## Provided entries
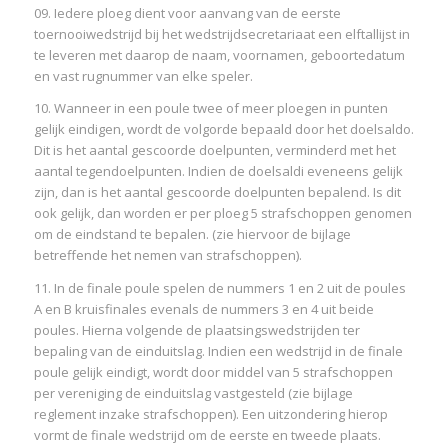
09. Iedere ploeg dient voor aanvang van de eerste
toernooiwedstrijd bij het wedstrijdsecretariaat een elftallijst in
te leveren met daarop de naam, voornamen, geboortedatum
en vast rugnummer van elke speler.
10. Wanneer in een poule twee of meer ploegen in punten
gelijk eindigen, wordt de volgorde bepaald door het doelsaldo.
Dit is het aantal gescoorde doelpunten, verminderd met het
aantal tegendoelpunten. Indien de doelsaldi eveneens gelijk
zijn, dan is het aantal gescoorde doelpunten bepalend. Is dit
ook gelijk, dan worden er per ploeg 5 strafschoppen genomen
om de eindstand te bepalen. (zie hiervoor de bijlage
betreffende het nemen van strafschoppen).
11. In de finale poule spelen de nummers 1 en 2 uit de poules
A en B kruisfinales evenals de nummers 3 en 4 uit beide
poules. Hierna volgende de plaatsingswedstrijden ter
bepaling van de einduitslag. Indien een wedstrijd in de finale
poule gelijk eindigt, wordt door middel van 5 strafschoppen
per vereniging de einduitslag vastgesteld (zie bijlage
reglement inzake strafschoppen). Een uitzondering hierop
vormt de finale wedstrijd om de eerste en tweede plaats.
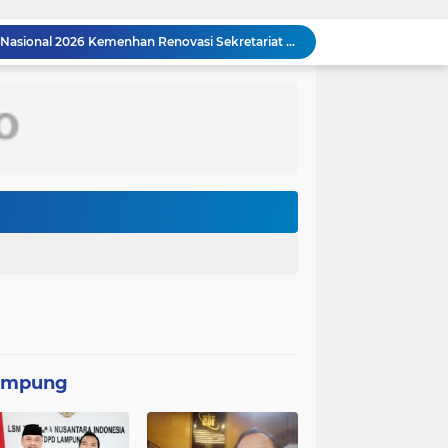
Peringatan Hari Veteran Nasional 2026 Kemenhan Renovasi Sekretariat LVRI dan Bedah Rumah Veteran di 19 Provinsi
Komandan Lanal Nias Dampingi Gubernur Sumut Bobby Nasution Tinjau Fasilitas Kesehatan dan Budidaya Rumput Laut di Nias Utara
Asintel Satlap Tricakti Beri Penjelasan Terkait Penanganan 53 Ton Pasir Timah di Air Merbau
Perbaikan Pipanisasi Dikebut, Satgas TMMD Ke-129 Pastikan Program TNI Manunggal Air Bersih Segera Dinikmati Warga Kampung Sesor
Bahu Membahu Demi Desa Sehat, Satgas TMMD Bersama Warga Bersihkan Saluran Air
Konflik Ruben Onsu dan Sarwendah kembali menjadi perhatian publik. Di tengah proses hukum yang masih berjalan, kuasa hukum Sarwendah
Video seorang siswa kelas 2 sekolah dasar (SD) di Kota Palu, Sulawesi Tengah, berjalan kaki menuju sekolah tanpa mengenakan sepatu viral di media sosial
Persebaya Surabaya juara Piala Presiden 2026, setelah mengalahkan Persib Bandung melalui drama adu penalti pada laga final. Green Force menang 6-5 setelah kedua tim bermain imbang 1-1 hingga 120 menit
Komandan Lanal Nias Dampingi Gubernur Sumut Bobby Nasution Tinjau Fasilitas Kesehatan dan Budidaya Rumput Laut di Nias Utara
Panglima TNI Sambut Kepulangan Satgas Kizi TNI Kontingen Garuda XX-V MONUSCO
ampung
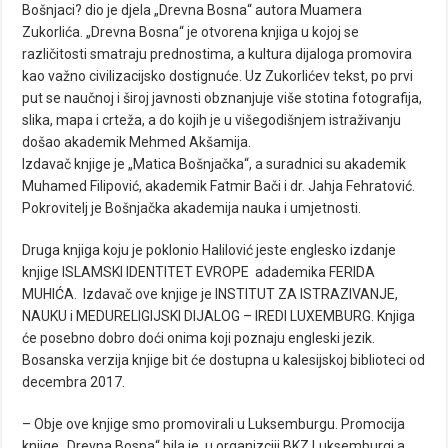
Bošnjaci? dio je djela „Drevna Bosna“ autora Muamera
Zukorlića. „Drevna Bosna“ je otvorena knjiga u kojoj se
različitosti smatraju prednostima, a kultura dijaloga promovira
kao važno civilizacijsko dostignuće. Uz Zukorlićev tekst, po prvi
put se naučnoj i široj javnosti obznanjuje više stotina fotografija,
slika, mapa i crteža, a do kojih je u višegodišnjem istraživanju
došao akademik Mehmed Akšamija.
Izdavač knjige je „Matica Bošnjačka“, a suradnici su akademik
Muhamed Filipović, akademik Fatmir Bači i dr. Jahja Fehratović.
Pokrovitelj je Bošnjačka akademija nauka i umjetnosti.
Druga knjiga koju je poklonio Halilović jeste englesko izdanje
knjige ISLAMSKI IDENTITET EVROPE adademika FERIDA
MUHIĆA. Izdavač ove knjige je INSTITUT ZA ISTRAZIVANJE,
NAUKU i MEDURELIGIJSKI DIJALOG – IREDI LUXEMBURG. Knjiga
će posebno dobro doći onima koji poznaju engleski jezik.
Bosanska verzija knjige bit će dostupna u kalesijskoj biblioteci od
decembra 2017.
– Obje ove knjige smo promovirali u Luksemburgu. Promocija
knjige „Drevna Bosna“ bila je u organizciji BKZ Luksemburgi,a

## Your assignment
Go through the material above and report each line containing "Satgas".

## Completed task
Perbaikan Pipanisasi Dikebut, Satgas TMMD Ke-129 Pastikan Program TNI Manunggal Air Bersih Segera Dinikmati Warga Kampung Sesor
Bahu Membahu Demi Desa Sehat, Satgas TMMD Bersama Warga Bersihkan Saluran Air
Panglima TNI Sambut Kepulangan Satgas Kizi TNI Kontingen Garuda XX-V MONUSCO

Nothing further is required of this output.